Maybe DTivos can't do it then.
But a SA Tivo should be able to grab each 'digitised' frame from each picture (before its even encoded/recorded), then decimate [scale down smaller & throw away every 'n' pixels/lines] to make it a smaller image, then overlay this into the live 'output frame buffer' which is then output to the Video Out/Tuner Out on the SA Tivo.
Eveyr thing but the decimation and overlay is being done now by the SA Tivo, the only additional work it to decimate then copy (i.e. overlay) each decimated frame into the output frame buffer from the now-being played video stream.

This would give a simple PiP implementation but only because the SA hardware does the initial 'grab' of the live TV signal automatically on the fly now.

This would have a neat effect of allowing you to see the 'live' TV input with a delay of about 2 video frames (either 2/60 or 2/50 depending on TV standard) of the live signal arriving from the Tuner or Video in socket, while the normal 'encode/decode' process on Live-Tv takes about 2 seconds [i.e. normal 'live-TV' is really about 2 seconds behind reality].
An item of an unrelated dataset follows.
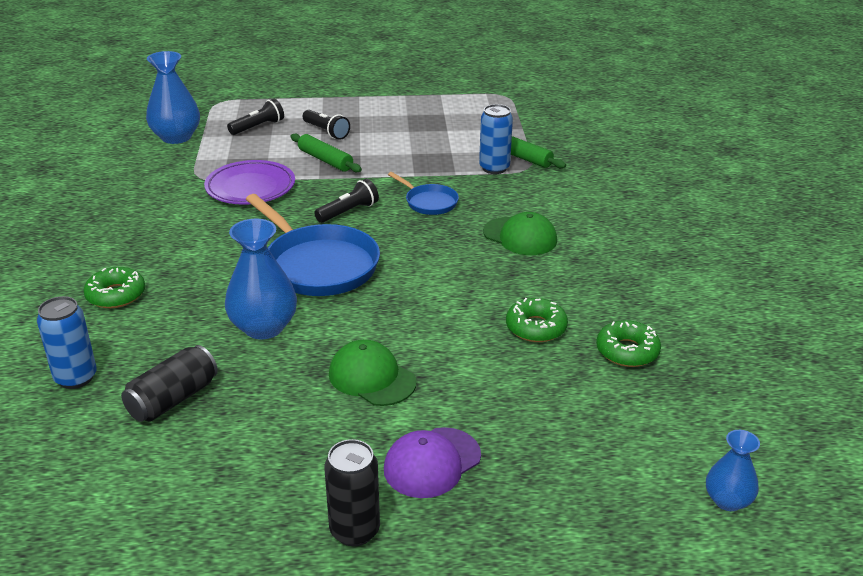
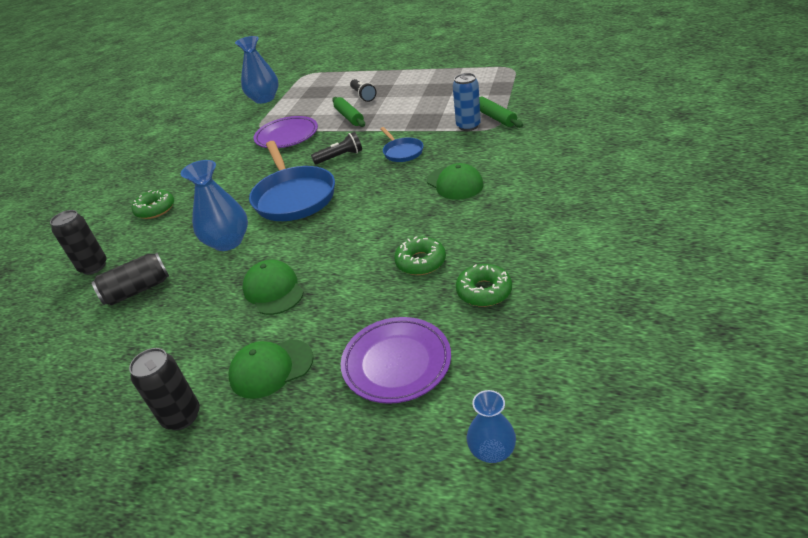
camera: 25 degrees right, 5 degrees up
blue can [37,296,97,389] -> black can [50,210,107,275]
black flashlight [227,99,284,135] -> none
purple cap [384,427,481,498] -> green cap [229,339,313,399]
none -> purple plate [341,317,451,404]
Therefore you could see the instant live pictures overlayed into the delayed live TV signal (obviously if you paused Live-TV longer you would see the PiP window with live TV pictures with the playback signal delayed by the number of seconds/minutes from reality due to the live TV buffer on hard disk.

Like I said - a neat idea for live TV with lots of action you want to replay, while not missing the 'big picture' of whats happening now.